● **Problem description**
Rewrite the items from the line that contains "indicates, in °F" through the line that contains "Value read: 10 °C", changing "service record" to "maintenance log" and keeping everything else the same. Leave the pictures out of your answer.

● **Supplied information**
++++++++

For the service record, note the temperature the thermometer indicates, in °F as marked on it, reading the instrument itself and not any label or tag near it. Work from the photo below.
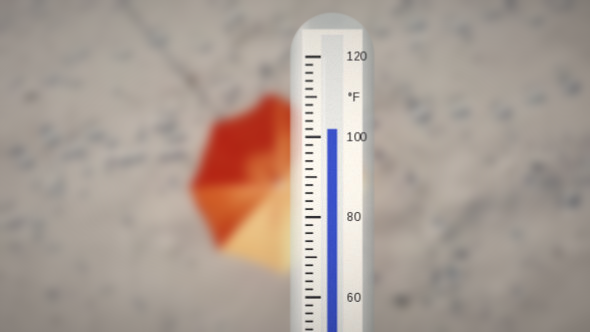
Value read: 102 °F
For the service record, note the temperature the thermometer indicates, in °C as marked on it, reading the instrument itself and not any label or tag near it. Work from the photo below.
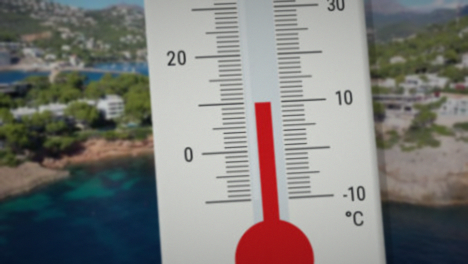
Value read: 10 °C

++++++++

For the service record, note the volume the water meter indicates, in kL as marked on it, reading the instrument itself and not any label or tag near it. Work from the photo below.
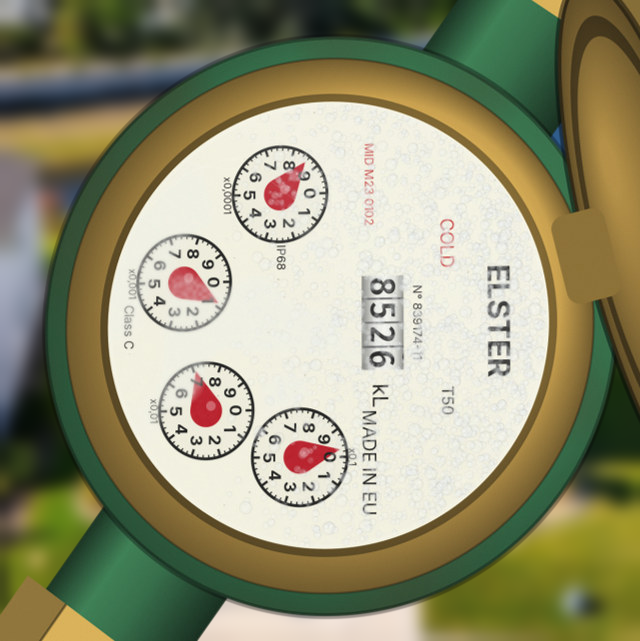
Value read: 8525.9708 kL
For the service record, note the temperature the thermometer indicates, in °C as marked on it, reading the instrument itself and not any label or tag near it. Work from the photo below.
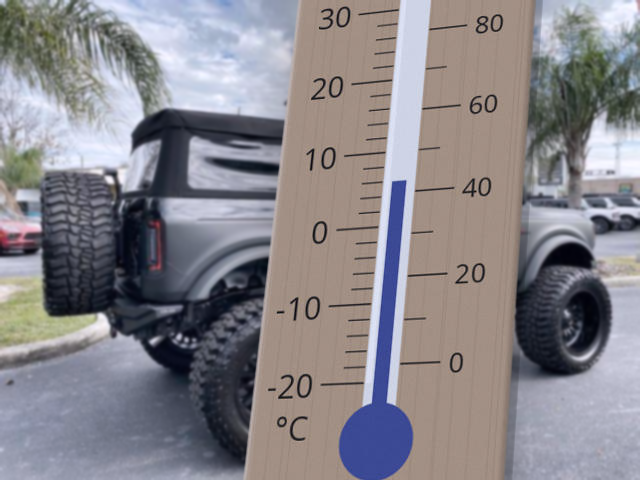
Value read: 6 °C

++++++++

● **The answer**
For the maintenance log, note the temperature the thermometer indicates, in °F as marked on it, reading the instrument itself and not any label or tag near it. Work from the photo below.
Value read: 102 °F
For the maintenance log, note the temperature the thermometer indicates, in °C as marked on it, reading the instrument itself and not any label or tag near it. Work from the photo below.
Value read: 10 °C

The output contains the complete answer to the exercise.